I broadly agree. But it's difficult to talk about this subject because of the ambiguities of the lexicon involved. If we're to ask whether we "existed before," it's important to know what, exactly, we mean by that. In other words, we need a clear framework for talking about the nature of the self. Without that framework, our discussions are necessarily clumsy and vague.
I will nevertheless to talk a little bit about what I believe. I believe that there's no meaningful distinction between "me" and "you", when we really get down to it. Sure, it's useful to talk about me being me and you being you, since the world functions more cohesively like that, but there's no physical point at which my consciousness ends and yours begins. There is simply, in each moment, consciousness, existing in different ways, emerging from different places, but ultimately not "in" any physical place. We talk about ourselves experiencing things, but consciousness isn't experienced "by" anyone or anything - it's something that simply is, existing as a consequence of physical states of matter. We talk of our minds as if they were a facet of ourselves, something we exert an ownership over, but we are our minds, which are caused by physical matter, and that physical matter controls us totally - it would be more accurate to say that it owns us.

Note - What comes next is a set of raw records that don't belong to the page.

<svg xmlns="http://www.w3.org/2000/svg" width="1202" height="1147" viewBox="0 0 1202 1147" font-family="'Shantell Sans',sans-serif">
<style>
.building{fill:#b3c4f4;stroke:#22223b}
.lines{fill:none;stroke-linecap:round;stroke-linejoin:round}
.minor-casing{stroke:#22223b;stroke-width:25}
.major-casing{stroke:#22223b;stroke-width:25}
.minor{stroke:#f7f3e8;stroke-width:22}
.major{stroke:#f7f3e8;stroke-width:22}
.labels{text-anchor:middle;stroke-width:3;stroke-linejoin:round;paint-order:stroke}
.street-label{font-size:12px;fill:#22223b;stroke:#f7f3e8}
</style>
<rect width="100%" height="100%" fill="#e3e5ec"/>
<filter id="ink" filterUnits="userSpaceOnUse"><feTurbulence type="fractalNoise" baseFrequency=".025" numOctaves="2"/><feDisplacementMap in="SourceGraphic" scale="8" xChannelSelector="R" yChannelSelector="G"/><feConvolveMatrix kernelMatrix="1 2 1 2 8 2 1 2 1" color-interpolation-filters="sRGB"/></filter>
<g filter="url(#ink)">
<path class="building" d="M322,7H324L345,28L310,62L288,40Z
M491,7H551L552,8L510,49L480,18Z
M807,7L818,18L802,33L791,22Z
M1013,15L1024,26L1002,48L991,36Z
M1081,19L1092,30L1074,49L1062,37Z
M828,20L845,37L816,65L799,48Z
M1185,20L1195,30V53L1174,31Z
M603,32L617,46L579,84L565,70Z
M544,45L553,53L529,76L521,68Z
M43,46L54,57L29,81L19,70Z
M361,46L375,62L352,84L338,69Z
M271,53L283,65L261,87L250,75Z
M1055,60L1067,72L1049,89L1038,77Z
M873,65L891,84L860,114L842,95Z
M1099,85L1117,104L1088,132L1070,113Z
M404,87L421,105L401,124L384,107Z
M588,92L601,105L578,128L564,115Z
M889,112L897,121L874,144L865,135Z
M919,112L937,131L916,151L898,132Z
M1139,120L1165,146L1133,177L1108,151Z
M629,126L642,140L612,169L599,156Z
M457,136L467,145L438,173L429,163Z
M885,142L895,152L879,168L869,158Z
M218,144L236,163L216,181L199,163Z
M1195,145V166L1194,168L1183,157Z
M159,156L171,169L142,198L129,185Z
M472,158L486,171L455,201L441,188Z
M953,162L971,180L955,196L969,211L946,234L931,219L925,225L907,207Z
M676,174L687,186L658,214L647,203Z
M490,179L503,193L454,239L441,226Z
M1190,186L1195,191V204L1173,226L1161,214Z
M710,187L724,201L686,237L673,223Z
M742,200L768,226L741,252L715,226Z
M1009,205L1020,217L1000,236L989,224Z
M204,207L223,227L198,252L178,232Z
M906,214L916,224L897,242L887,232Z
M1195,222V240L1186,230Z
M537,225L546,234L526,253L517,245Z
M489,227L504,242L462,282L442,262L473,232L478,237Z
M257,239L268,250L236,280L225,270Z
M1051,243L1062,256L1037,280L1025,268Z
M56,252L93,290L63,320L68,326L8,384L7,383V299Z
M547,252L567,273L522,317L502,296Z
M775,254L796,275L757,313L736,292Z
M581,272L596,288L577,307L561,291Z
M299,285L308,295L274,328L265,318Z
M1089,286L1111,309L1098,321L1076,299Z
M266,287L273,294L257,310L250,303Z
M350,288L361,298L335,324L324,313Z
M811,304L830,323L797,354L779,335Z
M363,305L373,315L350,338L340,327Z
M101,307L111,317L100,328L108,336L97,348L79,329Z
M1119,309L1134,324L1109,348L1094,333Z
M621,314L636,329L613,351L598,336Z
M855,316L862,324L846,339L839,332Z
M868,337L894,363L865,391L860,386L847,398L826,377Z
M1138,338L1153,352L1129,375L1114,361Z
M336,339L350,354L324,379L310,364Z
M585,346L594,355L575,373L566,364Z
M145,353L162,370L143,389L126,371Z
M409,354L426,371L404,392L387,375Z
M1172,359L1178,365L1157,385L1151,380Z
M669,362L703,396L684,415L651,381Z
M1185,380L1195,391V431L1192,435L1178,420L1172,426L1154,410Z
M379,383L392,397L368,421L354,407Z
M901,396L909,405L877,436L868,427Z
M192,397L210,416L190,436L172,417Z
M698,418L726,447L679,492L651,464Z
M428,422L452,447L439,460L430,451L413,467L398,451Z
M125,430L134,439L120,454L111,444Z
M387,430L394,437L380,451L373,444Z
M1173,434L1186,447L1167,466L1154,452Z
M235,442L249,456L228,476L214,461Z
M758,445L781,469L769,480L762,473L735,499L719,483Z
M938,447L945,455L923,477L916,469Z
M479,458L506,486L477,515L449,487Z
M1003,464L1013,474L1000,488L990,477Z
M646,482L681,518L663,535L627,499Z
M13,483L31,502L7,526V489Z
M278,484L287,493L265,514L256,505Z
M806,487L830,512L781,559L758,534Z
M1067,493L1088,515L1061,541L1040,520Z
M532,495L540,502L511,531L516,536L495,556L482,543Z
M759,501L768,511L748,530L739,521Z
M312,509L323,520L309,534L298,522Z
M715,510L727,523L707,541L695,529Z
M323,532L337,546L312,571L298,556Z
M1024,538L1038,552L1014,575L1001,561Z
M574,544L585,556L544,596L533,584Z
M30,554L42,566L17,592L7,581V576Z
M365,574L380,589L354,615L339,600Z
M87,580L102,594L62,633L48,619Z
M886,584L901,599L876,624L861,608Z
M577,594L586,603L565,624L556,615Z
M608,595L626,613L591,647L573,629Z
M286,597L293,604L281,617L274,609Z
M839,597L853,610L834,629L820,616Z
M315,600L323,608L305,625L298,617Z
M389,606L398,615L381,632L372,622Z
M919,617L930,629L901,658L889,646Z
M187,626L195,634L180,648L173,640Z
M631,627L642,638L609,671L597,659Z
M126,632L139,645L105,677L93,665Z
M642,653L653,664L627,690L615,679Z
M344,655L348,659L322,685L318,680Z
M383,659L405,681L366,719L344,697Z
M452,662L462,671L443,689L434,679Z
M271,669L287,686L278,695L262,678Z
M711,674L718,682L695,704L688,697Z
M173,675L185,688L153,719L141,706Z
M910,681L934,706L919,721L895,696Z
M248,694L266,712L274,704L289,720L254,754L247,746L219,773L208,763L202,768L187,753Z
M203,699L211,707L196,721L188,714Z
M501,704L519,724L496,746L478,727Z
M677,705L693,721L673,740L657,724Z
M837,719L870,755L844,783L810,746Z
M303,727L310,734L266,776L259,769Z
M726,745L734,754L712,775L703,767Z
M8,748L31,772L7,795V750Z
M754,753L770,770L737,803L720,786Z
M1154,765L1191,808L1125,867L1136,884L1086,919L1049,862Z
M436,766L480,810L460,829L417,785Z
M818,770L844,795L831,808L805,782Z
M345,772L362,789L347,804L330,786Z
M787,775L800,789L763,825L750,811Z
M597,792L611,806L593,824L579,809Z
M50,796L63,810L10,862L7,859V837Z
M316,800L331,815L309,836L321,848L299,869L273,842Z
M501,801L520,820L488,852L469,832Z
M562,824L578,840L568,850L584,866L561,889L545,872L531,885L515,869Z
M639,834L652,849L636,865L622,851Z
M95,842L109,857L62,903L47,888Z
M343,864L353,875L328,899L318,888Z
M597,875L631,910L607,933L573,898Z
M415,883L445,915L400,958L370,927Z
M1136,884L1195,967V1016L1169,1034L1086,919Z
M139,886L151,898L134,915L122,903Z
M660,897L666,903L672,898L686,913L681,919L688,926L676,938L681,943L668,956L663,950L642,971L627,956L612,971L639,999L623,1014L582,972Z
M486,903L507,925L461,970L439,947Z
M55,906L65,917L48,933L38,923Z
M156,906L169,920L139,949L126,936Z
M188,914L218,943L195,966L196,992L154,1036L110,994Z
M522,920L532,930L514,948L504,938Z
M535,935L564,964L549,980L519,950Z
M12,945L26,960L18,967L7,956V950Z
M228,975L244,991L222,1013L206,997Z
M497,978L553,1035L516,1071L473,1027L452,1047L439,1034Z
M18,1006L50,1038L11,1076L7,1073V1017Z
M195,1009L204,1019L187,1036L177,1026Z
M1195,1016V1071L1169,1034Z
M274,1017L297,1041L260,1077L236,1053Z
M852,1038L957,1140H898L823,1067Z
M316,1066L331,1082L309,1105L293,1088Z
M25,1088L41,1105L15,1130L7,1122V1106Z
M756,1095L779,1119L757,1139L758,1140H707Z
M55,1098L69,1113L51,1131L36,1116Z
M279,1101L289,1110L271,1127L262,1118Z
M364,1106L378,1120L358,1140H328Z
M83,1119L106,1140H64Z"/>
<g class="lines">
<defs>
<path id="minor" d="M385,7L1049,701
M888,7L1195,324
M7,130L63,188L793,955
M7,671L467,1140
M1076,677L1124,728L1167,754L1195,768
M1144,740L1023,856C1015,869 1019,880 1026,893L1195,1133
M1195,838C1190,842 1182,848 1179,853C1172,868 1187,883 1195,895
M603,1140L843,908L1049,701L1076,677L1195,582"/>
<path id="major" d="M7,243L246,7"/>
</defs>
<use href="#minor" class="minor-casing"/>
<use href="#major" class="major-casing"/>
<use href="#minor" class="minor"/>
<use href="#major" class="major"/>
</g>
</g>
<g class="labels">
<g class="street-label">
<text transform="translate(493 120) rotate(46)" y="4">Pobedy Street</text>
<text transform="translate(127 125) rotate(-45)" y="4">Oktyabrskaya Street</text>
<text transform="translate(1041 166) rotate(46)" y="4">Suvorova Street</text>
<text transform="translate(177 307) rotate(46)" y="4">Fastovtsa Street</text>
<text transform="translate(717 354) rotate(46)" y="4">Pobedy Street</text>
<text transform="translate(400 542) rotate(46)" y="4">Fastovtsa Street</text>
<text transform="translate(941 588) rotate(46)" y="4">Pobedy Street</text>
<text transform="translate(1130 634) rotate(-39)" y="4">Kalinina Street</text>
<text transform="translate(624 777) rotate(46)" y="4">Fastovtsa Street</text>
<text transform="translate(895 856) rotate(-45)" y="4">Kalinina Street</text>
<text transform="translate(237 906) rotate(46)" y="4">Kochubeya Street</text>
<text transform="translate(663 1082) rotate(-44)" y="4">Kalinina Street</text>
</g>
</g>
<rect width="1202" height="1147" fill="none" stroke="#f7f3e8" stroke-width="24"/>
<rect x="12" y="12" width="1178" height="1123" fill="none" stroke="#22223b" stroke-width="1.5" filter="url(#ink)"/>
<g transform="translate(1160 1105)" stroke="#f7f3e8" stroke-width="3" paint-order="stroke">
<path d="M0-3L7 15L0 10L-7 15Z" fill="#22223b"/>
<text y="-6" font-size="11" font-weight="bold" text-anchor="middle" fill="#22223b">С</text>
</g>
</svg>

We talk imprecisely about our own personhood, most of us living under the impression that we are the same person as ten years ago, and will be the same person in ten years' time - we will have changed in some respects, but our identity will remain the same. In reality, we don't have any reason to think that's the case. If we built an exact replica of ourselves, we would be two distinct people who merely looked the same and behaved similarly. The same is happening to our bodies, being slowly overwritten over time, being subsumed and taken over by a new identity.
Everyone goes through life so caught up in the notion of the self, but it's likely an illusion. I am as much me as I am you. Two consciousnesses, existing in space-time, disconnected, but not with meaningfully distinct selves.